◆ **YOUR GOAL**:
Every line below containing the word "labels" should be found and copied.

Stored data
+ + + + + + +

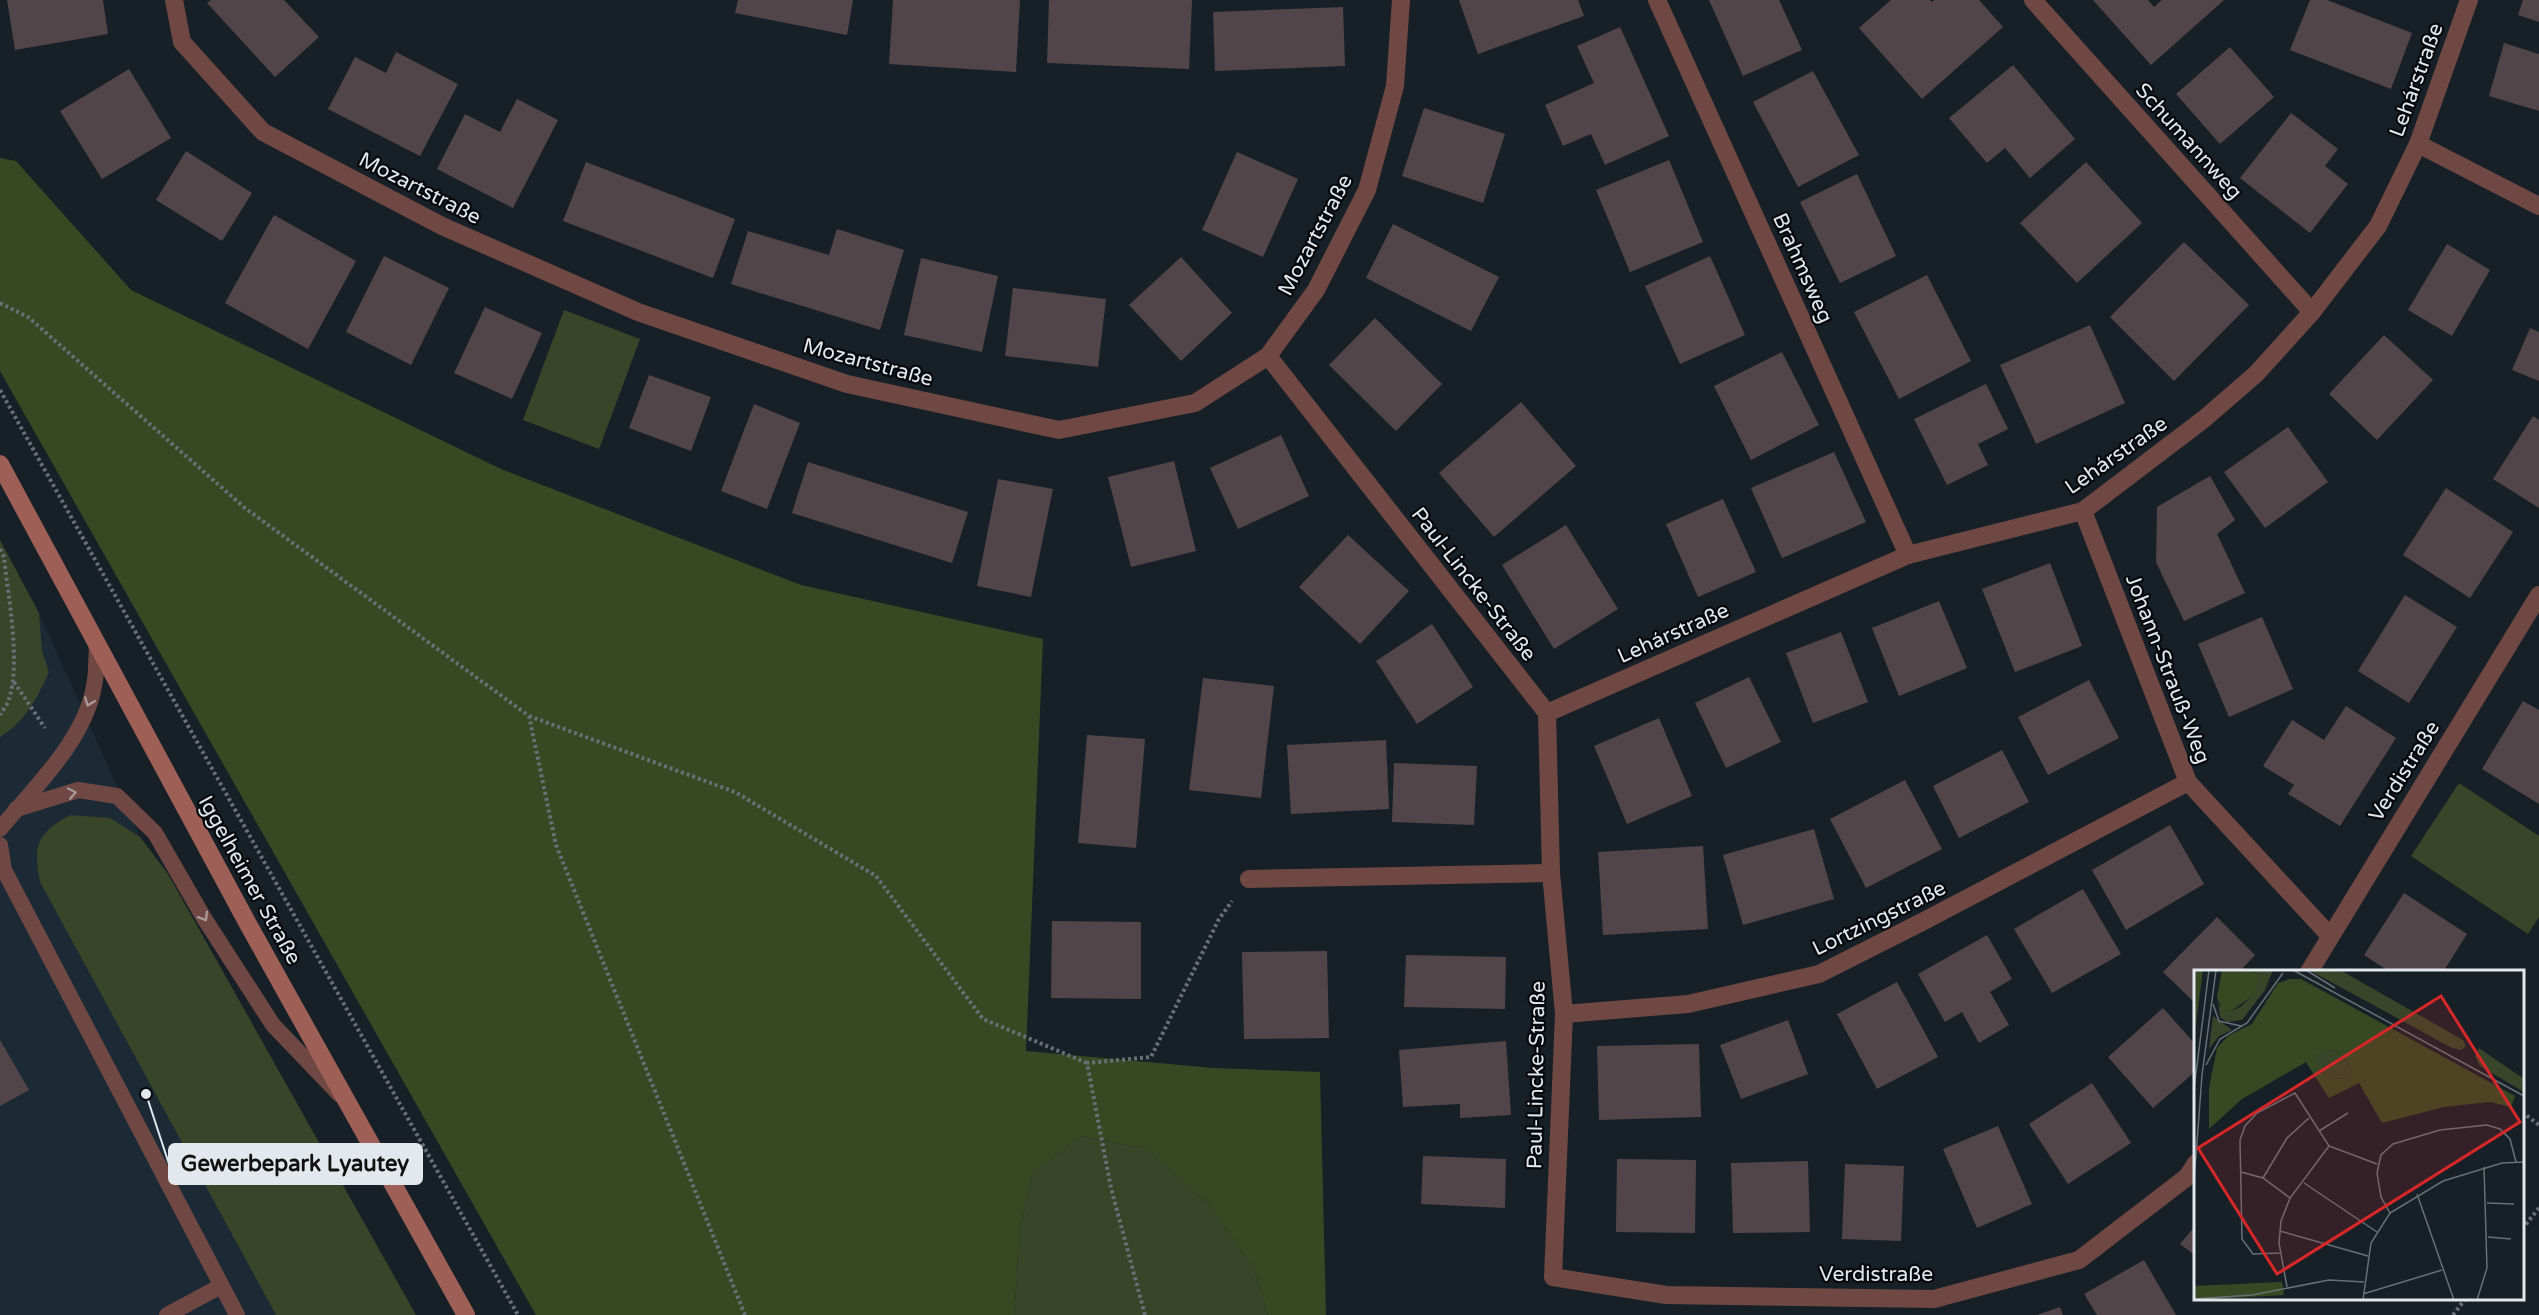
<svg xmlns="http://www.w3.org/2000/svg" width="2539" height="1315" font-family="'Varela Round',sans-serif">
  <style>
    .built { fill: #1c2a36 }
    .green { fill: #384529 }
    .forest { fill: #374923 }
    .building { fill: #52454a }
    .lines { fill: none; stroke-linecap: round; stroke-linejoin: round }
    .path { stroke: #686f76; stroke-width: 4; stroke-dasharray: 3 3; stroke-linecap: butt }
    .service { stroke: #704843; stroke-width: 16 }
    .minor { stroke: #704843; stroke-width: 18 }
    .secondary { stroke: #9e5f57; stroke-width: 18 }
    .oneway { stroke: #a99898 }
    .labels { text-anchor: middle; stroke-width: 4.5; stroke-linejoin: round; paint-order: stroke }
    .street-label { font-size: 21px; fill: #e2e8ed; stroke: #06090c }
    .inset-road { fill: none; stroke: #687076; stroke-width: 1.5 }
    .view { fill: #d62828; fill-opacity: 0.15; stroke: #d62828; stroke-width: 3 }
    .inset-edge { fill: none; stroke: #e2e8ed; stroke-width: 3 }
    .leader { fill: none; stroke: #e2e8ed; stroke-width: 2 }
    .callout-dot { fill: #e2e8ed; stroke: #06090c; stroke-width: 2 }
    .callout { fill: #e2e8ed; stroke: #e2e8ed; stroke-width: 2 }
    .callout-label { font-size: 22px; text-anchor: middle; font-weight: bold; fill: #111 }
  </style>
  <rect width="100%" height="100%" fill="#172027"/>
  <!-- built -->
  <polygon class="built" points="0,540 39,613 140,837 168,874 416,1315 0,1315"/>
  <!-- green -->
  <g class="green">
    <polygon points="564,310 640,339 599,449 523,420"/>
    <path d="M 0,540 L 39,613 L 42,651 L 49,672 C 37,698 25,722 0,737 Z"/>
    <polygon points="2459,783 2539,836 2539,917 2528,934 2411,856"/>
    <path d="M 70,815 L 110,818 L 140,837 L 168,874 L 416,1315 L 276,1315 L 40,882 C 33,846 36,834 70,815 Z"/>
    <polygon points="1081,1136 1145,1148 1207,1202 1255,1271 1268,1315 1014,1315 1021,1224 1032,1174"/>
  </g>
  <!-- forest -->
  <polygon class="forest" points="0,158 16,161 131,290 501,469 801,585 1043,639 1026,1051 1213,1068 1320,1072 1326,1315 1268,1315 1255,1271 1207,1202 1145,1148 1081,1136 1032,1174 1021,1224 1014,1315 536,1315 0,371"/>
  <!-- building -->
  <g class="building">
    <polygon points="7,0 103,0 108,34 15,50"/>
    <polygon points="211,0 284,0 319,37 275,77 207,3"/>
    <polygon points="738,0 853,0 847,35 735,13"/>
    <polygon points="893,0 1020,0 1016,72 889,64"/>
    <polygon points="1049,0 1192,0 1189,69 1047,63"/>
    <polygon points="1459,0 1578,0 1584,16 1478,54"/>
    <polygon points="1709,0 1779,0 1802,50 1743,76"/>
    <polygon points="1891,0 1930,0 1932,2 1934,0 1979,0 2003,27 1922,99 1859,28"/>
    <polygon points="2093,0 2148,0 2154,7 2162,0 2224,0 2151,65"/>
    <polygon points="2310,0 2327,0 2412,33 2391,89 2290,50"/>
    <polygon points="2523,0 2539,0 2539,22 2518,15"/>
    <polygon points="1343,7 1345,66 1215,71 1213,12"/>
    <polygon points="1620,27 1669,136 1605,165 1591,134 1563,146 1545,105 1594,83 1577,46"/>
    <polygon points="2504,43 2539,54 2539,111 2489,96"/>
    <polygon points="2230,47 2274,97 2220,144 2176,94"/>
    <polygon points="396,52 458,84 420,156 328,109 355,57 386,73"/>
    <polygon points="2013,65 2075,139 2030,178 2005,148 1987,163 1949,118"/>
    <polygon points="129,69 171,138 102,179 60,111"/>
    <polygon points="1813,71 1859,155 1798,187 1753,102"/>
    <polygon points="517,99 558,120 513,208 437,169 465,114 500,132"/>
    <polygon points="1424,108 1505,134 1483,203 1402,176"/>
    <polygon points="2291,113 2338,149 2325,166 2348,184 2310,233 2240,178"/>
    <polygon points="186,151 252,193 222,241 156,200"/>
    <polygon points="1237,152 1298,179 1263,257 1202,230"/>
    <polygon points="1669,160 1703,242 1630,272 1596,190"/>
    <polygon points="586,162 735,219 713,278 563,221"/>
    <polygon points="2086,162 2142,223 2077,283 2020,223"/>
    <polygon points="1857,174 1896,256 1840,283 1800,202"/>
    <polygon points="274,215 356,261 308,349 225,303"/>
    <polygon points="1393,224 1499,277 1471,331 1366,278"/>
    <polygon points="837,229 904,250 880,330 731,284 748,231 829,255"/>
    <polygon points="2184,242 2249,305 2174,381 2110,317"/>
    <polygon points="2447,244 2490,270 2452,336 2408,310"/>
    <polygon points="384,256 449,288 411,365 346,332"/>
    <polygon points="1710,256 1745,335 1680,364 1645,286"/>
    <polygon points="1181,257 1232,313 1181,361 1129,305"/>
    <polygon points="921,258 998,276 982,352 904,335"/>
    <polygon points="1927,275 1971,361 1899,399 1854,312"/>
    <polygon points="1013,288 1106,299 1098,367 1005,356"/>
    <polygon points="485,307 542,333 512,399 454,373"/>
    <polygon points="1375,318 1442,384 1396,431 1329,365"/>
    <polygon points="2090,325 2125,403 2036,444 2000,365"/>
    <polygon points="2530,328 2539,332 2539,381 2512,370"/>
    <polygon points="2384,335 2433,380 2377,440 2329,394"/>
    <polygon points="1782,352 1819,425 1751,460 1714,386"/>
    <polygon points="649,375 711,397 691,451 629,428"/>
    <polygon points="1986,384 2008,429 1978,444 1988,465 1947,485 1914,419"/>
    <polygon points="1521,402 1576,466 1494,537 1439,473"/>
    <polygon points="754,404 800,423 767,509 721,491"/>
    <polygon points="2533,416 2539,420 2539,508 2493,479"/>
    <polygon points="2288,427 2328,482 2265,528 2224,472"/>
    <polygon points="1281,435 1309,496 1238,529 1210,468"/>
    <polygon points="1834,452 1866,522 1782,558 1751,488"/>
    <polygon points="1174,461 1196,551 1131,567 1108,477"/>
    <polygon points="808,462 968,512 952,563 792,513"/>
    <polygon points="2210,476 2235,520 2217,534 2245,593 2184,621 2156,562 2157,507"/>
    <polygon points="998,479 1053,489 1031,597 977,586"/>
    <polygon points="2446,488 2513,532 2470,598 2403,555"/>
    <polygon points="1723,499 1756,572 1698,597 1666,524"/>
    <polygon points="1566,525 1618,609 1554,649 1502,565"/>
    <polygon points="1348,535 1409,591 1360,644 1299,587"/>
    <polygon points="2050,563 2082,646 2015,672 1982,589"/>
    <polygon points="2405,595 2457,627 2409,703 2358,671"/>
    <polygon points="1939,601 1967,668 1899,696 1872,628"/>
    <polygon points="2262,617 2293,689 2229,717 2198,644"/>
    <polygon points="1432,624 1473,687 1417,724 1376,661"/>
    <polygon points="1841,632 1868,702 1813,723 1786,653"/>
    <polygon points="1749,677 1781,742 1726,768 1695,703"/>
    <polygon points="1203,678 1274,686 1261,798 1189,790"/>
    <polygon points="2089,680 2119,738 2048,775 2018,717"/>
    <polygon points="2523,701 2539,710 2539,804 2482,769"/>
    <polygon points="2346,706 2396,738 2340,826 2288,794 2294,785 2263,766 2292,720 2324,740"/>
    <polygon points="1659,718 1692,796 1627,824 1594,746"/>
    <polygon points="1087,735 1145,739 1136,848 1078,843"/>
    <polygon points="1386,740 1389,809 1291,814 1287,745"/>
    <polygon points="2002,750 2029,802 1959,838 1933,786"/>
    <polygon points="1394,763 1477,766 1474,825 1392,822"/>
    <polygon points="1905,780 1942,849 1866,888 1830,819"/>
    <polygon points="2170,825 2204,884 2126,930 2092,870"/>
    <polygon points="1814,829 1834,899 1743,925 1723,855"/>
    <polygon points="1703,846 1708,929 1603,935 1598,852"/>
    <polygon points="2083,889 2121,954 2052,993 2014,929"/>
    <polygon points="2404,893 2467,934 2443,972 2390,972 2364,955"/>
    <polygon points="2217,917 2255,955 2239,972 2196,972 2196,1004 2163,972"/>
    <polygon points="1052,921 1141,922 1141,999 1051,998"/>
    <polygon points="1987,935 2012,979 1990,992 2009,1025 1979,1043 1962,1012 1945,1022 1918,974"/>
    <polygon points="1327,951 1329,1038 1244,1039 1242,952"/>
    <polygon points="1406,955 1506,957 1505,1009 1404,1007"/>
    <polygon points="1897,982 1938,1057 1877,1089 1837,1014"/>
    <polygon points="2163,1008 2196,1045 2196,1071 2153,1108 2108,1057"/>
    <polygon points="1788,1020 1808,1074 1741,1099 1720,1045"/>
    <polygon points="0,1040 29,1090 0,1106"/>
    <polygon points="1506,1041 1511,1115 1460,1118 1460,1104 1403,1107 1399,1050"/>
    <polygon points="1699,1044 1701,1117 1599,1120 1597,1046"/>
    <polygon points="2092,1083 2131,1143 2068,1184 2029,1124"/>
    <polygon points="1998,1126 2032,1204 1977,1228 1943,1149"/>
    <polygon points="1423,1156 1506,1159 1505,1208 1421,1204"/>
    <polygon points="1617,1159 1696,1160 1695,1233 1616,1232"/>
    <polygon points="1808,1161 1810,1232 1733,1233 1731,1163"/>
    <polygon points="1845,1164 1904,1166 1901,1241 1842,1239"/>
    <polygon points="2196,1225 2196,1256 2180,1244"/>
    <polygon points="2144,1260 2176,1315 2097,1315 2084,1294"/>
    <polygon points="2060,1307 2063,1315 2037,1315"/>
  </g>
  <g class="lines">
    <!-- path -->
    <g class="path">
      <polyline points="0,303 28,317 245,508 529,716 556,845 745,1315"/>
      <polyline points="0,390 518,1315"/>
      <path d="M 0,549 L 4,557 C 8,596 21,662 9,699 C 8,704 3,710 0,715"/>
      <polyline points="14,682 45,728"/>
      <polyline points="529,716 735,792 876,876 983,1019 1087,1063"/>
      <polyline points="2522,1112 2539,1125"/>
      <polyline points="2522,1229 2539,1208"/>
      <polyline points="1145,1315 1111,1188 1087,1063 1151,1057 1219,919 1232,901"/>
      <polyline points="2453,1315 2466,1298"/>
    </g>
    <!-- service -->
    <g class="service">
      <polyline points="16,809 78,790 117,796 155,833 204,918 273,1025 340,1095"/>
      <path d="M 0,829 C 33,789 85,740 94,686 C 97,673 96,658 97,644"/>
      <polyline points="0,845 4,870 237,1315"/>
      <polyline points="167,1315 221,1286"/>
    </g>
    <!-- minor -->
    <g class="minor">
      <polyline points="174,0 182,42 263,132 442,226 638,312 847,384 1059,430 1195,403 1268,356 1316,290 1367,190 1395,86 1401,0"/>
      <polyline points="1657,0 1908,555"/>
      <polyline points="2033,0 2312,312"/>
      <polyline points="2418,144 2539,206"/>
      <polyline points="1268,356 1547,713 1551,873 1564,1014 1553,1277 1666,1295 1934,1299 2079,1260 2187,1177 2196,1163"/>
      <polyline points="2083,511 2188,782 2330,936"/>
      <polyline points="1547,713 1908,555 2083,511 2204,419 2256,374 2312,312 2378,226 2418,144 2469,0"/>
      <polyline points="1249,879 1551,873"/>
      <polyline points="2309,972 2539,595"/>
      <polyline points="1564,1014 1688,1004 1819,974 1922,922 2188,782"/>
    </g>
    <!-- secondary -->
    <polyline class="secondary" points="0,464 248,924 466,1315"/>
  </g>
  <!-- one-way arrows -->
  <defs><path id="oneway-chevron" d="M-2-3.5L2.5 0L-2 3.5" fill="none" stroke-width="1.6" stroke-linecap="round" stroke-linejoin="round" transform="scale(1.5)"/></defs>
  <g class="oneway">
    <use href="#oneway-chevron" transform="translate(89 702) rotate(111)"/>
    <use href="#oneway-chevron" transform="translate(72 793) rotate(-12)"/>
    <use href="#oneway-chevron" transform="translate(204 917) rotate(59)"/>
  </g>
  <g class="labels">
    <!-- street labels -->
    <g class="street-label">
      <text transform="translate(2416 80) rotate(-70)" y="7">Lehárstraße</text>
      <text transform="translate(2189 141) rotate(48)" y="7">Schumannweg</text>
      <text transform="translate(420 188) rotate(27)" y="7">Mozartstraße</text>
      <text transform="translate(1315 235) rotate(-62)" y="7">Mozartstraße</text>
      <text transform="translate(1803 268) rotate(66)" y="7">Brahmsweg</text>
      <text transform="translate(868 362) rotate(15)" y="7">Mozartstraße</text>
      <text transform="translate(2116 455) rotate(-35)" y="7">Lehárstraße</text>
      <text transform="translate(1474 584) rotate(52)" y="7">Paul-Lincke-Straße</text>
      <text transform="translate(1673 633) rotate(-24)" y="7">Lehárstraße</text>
      <text transform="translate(2168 669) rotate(69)" y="7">Johann-Strauß-Weg</text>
      <text transform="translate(2404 771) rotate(-58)" y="7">Verdistraße</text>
      <text transform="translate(250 880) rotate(61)" y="7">Iggelheimer Straße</text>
      <text transform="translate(1879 918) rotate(-26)" y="7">Lortzingstraße</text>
      <text transform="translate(1536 1075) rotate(-89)" y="7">Paul-Lincke-Straße</text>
      <text x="1876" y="1281">Verdistraße</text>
    </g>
  </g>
  <!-- overview -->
  <g transform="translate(2194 970)">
    <rect width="330" height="330" fill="#172027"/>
    <path d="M 60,0 L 79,0 L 71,20 L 48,50 L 33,52 L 26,47 L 23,27 L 25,36 L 36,42 L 46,37 L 56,28 L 64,6 ZM 115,0 L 146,0 L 269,70 L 272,76 L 267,80 L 258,78 ZM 19,46 L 38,60 L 25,66 L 15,79 ZM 285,78 L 330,109 L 330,122 L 286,96 L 281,86 ZM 136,79 L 150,86 L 157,101 L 154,108 L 138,109 L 123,100 L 119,92 L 121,87 Z" fill="#384529"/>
    <path d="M 0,0 L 9,0 L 0,69 ZM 28,0 L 60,0 L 64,6 L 61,24 L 36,42 L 28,40 L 23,27 ZM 96,9 L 107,9 L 321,126 L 317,137 L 296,132 L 250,137 L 188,153 L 165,113 L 135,128 L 112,92 L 48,129 L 15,159 L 15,118 L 23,78 L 34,66 L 58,54 L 84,13 ZM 136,79 L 150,86 L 157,101 L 154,108 L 138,109 L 123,100 L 121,87 ZM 88,312 L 90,325 L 0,330 L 0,316 Z" fill="#374923" fill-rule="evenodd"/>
    <path class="inset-road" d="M 99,0 L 330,126M 112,0 L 141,18M 19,34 L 25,51 L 47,56M 12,95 L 26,69 L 53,53 L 89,3M 0,119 L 15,0M 125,161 L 154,143M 47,202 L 69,208 L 96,228M 69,208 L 93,168 L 115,148M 0,212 L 8,105 L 22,0M 110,213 L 183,262M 223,224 L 260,330M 293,233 L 320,234M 196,243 L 187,227 L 183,203 L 187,185 L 199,174 L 246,160 L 293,155 L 306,159 L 316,169 L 322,192M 86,261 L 174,286M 294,267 L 317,269M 86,283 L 59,284 L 48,269 L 46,170 L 51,156 L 63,143 L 101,123 L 135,176 L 183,194M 93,317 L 85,273 L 87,251 L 96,228 L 135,176M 169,324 L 248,300M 0,329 L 58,325 L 135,310 L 170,312M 169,330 L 177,273 L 196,243 L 249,211 L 308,193 L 330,192M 283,330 L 293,298 L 290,197"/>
    <path class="view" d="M 247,26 L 326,152 L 83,304 L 4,178 Z"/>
    <rect width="330" height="330" class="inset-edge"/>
  </g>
  <!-- callouts -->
  <path class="leader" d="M146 1094L169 1164"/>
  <circle class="callout-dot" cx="146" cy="1094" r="6"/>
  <rect class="callout" x="169" y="1144" width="253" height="40" rx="6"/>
  <g class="callout-label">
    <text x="295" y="1171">Gewerbepark Lyautey</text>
  </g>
</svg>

+ + + + + + +

◆ **SOLUTION**:
    .labels { text-anchor: middle; stroke-width: 4.5; stroke-linejoin: round; paint-order: stroke }
  <g class="labels">
    <!-- street labels -->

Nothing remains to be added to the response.